TASK BRIEF: Could you copy every record exactly as it appears?

SUPPLIED DATA:
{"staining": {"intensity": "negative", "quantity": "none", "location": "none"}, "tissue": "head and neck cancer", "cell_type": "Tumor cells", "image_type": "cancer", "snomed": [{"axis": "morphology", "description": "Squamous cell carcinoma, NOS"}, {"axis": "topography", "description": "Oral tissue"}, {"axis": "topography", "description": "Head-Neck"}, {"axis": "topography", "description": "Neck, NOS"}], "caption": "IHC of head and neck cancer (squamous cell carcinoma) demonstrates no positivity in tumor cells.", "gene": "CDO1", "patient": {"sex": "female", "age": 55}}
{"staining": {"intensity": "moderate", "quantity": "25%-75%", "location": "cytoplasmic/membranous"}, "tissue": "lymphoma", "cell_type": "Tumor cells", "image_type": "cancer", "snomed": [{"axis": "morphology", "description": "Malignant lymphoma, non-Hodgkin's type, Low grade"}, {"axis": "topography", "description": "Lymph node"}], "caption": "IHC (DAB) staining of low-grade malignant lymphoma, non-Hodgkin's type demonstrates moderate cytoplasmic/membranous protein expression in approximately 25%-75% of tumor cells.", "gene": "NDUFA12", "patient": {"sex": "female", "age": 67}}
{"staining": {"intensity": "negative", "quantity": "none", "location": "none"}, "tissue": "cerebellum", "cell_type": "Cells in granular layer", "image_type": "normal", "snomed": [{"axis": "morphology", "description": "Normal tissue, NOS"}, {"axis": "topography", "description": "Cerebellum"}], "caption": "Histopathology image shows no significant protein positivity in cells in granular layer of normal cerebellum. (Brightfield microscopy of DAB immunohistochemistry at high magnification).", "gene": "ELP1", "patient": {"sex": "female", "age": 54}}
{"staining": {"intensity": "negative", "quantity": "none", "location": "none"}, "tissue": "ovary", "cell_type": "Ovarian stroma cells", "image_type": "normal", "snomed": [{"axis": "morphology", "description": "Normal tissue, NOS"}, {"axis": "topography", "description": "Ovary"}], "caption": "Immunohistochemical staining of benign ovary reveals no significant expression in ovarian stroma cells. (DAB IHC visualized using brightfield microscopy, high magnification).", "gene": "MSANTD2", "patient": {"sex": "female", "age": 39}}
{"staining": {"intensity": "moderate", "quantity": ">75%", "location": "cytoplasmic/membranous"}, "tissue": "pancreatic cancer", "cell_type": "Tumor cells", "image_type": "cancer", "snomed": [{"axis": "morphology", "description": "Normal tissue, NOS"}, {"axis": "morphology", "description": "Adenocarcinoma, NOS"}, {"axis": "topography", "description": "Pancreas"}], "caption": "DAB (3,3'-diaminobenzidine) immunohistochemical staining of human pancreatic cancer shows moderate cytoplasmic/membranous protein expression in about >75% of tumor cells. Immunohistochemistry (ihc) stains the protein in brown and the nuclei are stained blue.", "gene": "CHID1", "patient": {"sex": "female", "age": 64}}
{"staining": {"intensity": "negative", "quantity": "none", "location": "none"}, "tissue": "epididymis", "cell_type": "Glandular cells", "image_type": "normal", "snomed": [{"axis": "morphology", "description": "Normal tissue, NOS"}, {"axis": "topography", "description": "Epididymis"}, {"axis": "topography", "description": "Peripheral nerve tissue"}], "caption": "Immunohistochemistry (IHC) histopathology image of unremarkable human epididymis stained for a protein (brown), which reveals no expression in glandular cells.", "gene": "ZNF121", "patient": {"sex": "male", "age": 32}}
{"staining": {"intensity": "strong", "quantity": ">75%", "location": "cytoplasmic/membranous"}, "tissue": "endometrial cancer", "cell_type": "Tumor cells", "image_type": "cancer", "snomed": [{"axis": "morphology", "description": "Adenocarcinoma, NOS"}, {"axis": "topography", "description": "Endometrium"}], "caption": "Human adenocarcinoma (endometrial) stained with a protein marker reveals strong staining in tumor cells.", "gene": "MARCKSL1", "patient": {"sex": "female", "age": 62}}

EXERCISE RESPONSE:
{"staining": {"intensity": "negative", "quantity": "none", "location": "none"}, "tissue": "head and neck cancer", "cell_type": "Tumor cells", "image_type": "cancer", "snomed": [{"axis": "morphology", "description": "Squamous cell carcinoma, NOS"}, {"axis": "topography", "description": "Oral tissue"}, {"axis": "topography", "description": "Head-Neck"}, {"axis": "topography", "description": "Neck, NOS"}], "caption": "IHC of head and neck cancer (squamous cell carcinoma) demonstrates no positivity in tumor cells.", "gene": "CDO1", "patient": {"sex": "female", "age": 55}}
{"staining": {"intensity": "moderate", "quantity": "25%-75%", "location": "cytoplasmic/membranous"}, "tissue": "lymphoma", "cell_type": "Tumor cells", "image_type": "cancer", "snomed": [{"axis": "morphology", "description": "Malignant lymphoma, non-Hodgkin's type, Low grade"}, {"axis": "topography", "description": "Lymph node"}], "caption": "IHC (DAB) staining of low-grade malignant lymphoma, non-Hodgkin's type demonstrates moderate cytoplasmic/membranous protein expression in approximately 25%-75% of tumor cells.", "gene": "NDUFA12", "patient": {"sex": "female", "age": 67}}
{"staining": {"intensity": "negative", "quantity": "none", "location": "none"}, "tissue": "cerebellum", "cell_type": "Cells in granular layer", "image_type": "normal", "snomed": [{"axis": "morphology", "description": "Normal tissue, NOS"}, {"axis": "topography", "description": "Cerebellum"}], "caption": "Histopathology image shows no significant protein positivity in cells in granular layer of normal cerebellum. (Brightfield microscopy of DAB immunohistochemistry at high magnification).", "gene": "ELP1", "patient": {"sex": "female", "age": 54}}
{"staining": {"intensity": "negative", "quantity": "none", "location": "none"}, "tissue": "ovary", "cell_type": "Ovarian stroma cells", "image_type": "normal", "snomed": [{"axis": "morphology", "description": "Normal tissue, NOS"}, {"axis": "topography", "description": "Ovary"}], "caption": "Immunohistochemical staining of benign ovary reveals no significant expression in ovarian stroma cells. (DAB IHC visualized using brightfield microscopy, high magnification).", "gene": "MSANTD2", "patient": {"sex": "female", "age": 39}}
{"staining": {"intensity": "moderate", "quantity": ">75%", "location": "cytoplasmic/membranous"}, "tissue": "pancreatic cancer", "cell_type": "Tumor cells", "image_type": "cancer", "snomed": [{"axis": "morphology", "description": "Normal tissue, NOS"}, {"axis": "morphology", "description": "Adenocarcinoma, NOS"}, {"axis": "topography", "description": "Pancreas"}], "caption": "DAB (3,3'-diaminobenzidine) immunohistochemical staining of human pancreatic cancer shows moderate cytoplasmic/membranous protein expression in about >75% of tumor cells. Immunohistochemistry (ihc) stains the protein in brown and the nuclei are stained blue.", "gene": "CHID1", "patient": {"sex": "female", "age": 64}}
{"staining": {"intensity": "negative", "quantity": "none", "location": "none"}, "tissue": "epididymis", "cell_type": "Glandular cells", "image_type": "normal", "snomed": [{"axis": "morphology", "description": "Normal tissue, NOS"}, {"axis": "topography", "description": "Epididymis"}, {"axis": "topography", "description": "Peripheral nerve tissue"}], "caption": "Immunohistochemistry (IHC) histopathology image of unremarkable human epididymis stained for a protein (brown), which reveals no expression in glandular cells.", "gene": "ZNF121", "patient": {"sex": "male", "age": 32}}
{"staining": {"intensity": "strong", "quantity": ">75%", "location": "cytoplasmic/membranous"}, "tissue": "endometrial cancer", "cell_type": "Tumor cells", "image_type": "cancer", "snomed": [{"axis": "morphology", "description": "Adenocarcinoma, NOS"}, {"axis": "topography", "description": "Endometrium"}], "caption": "Human adenocarcinoma (endometrial) stained with a protein marker reveals strong staining in tumor cells.", "gene": "MARCKSL1", "patient": {"sex": "female", "age": 62}}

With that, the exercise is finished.